Work item: Starting at the line that contains "right wrist: (1254, 1294, 17)" and continuing through the end of the material, write those lines out again with "hip" changed to "hip joint" and everything else left as it is.

Given data:
******************************
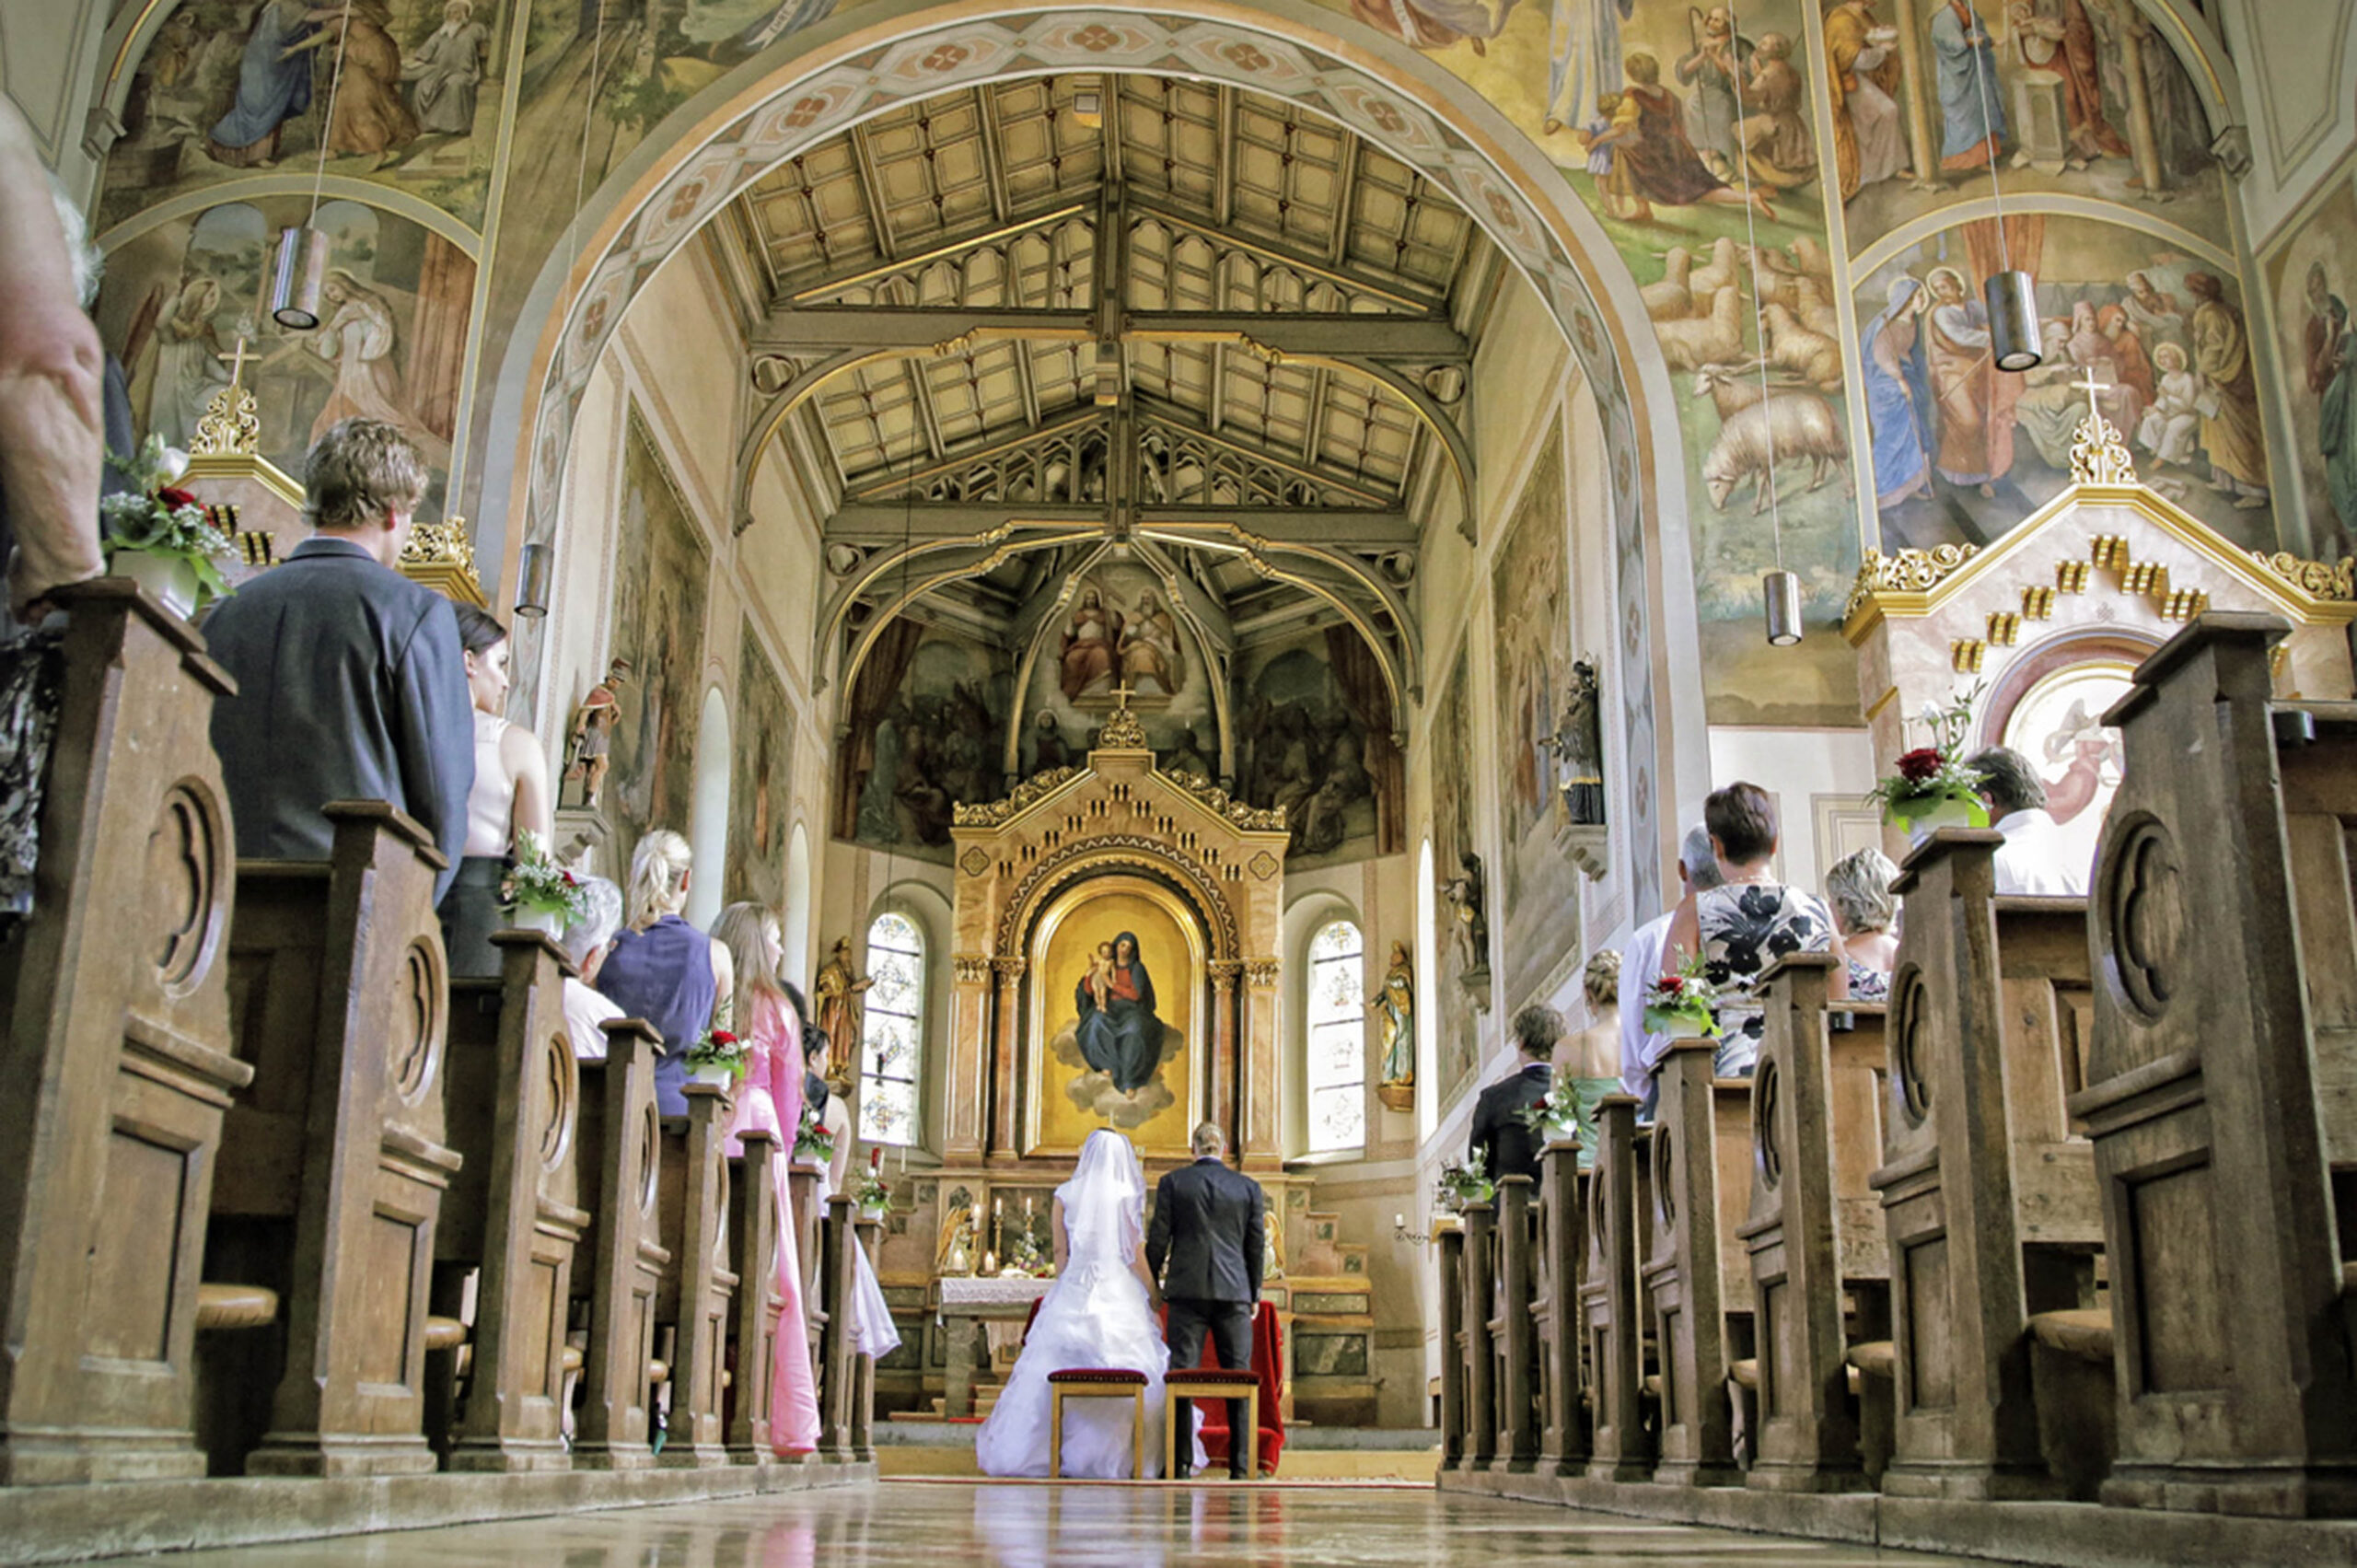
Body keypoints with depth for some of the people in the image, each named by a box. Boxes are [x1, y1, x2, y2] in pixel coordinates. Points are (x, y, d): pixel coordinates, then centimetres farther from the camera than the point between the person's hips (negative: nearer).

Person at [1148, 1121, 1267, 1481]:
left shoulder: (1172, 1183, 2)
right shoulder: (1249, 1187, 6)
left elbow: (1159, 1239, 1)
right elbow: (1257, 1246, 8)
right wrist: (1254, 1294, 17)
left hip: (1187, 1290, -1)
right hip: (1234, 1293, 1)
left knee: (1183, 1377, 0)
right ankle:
******************************
Answer to this exercise:
right wrist: (1254, 1294, 17)
left hip joint: (1187, 1290, -1)
right hip joint: (1234, 1293, 1)
left knee: (1183, 1377, 0)
right ankle:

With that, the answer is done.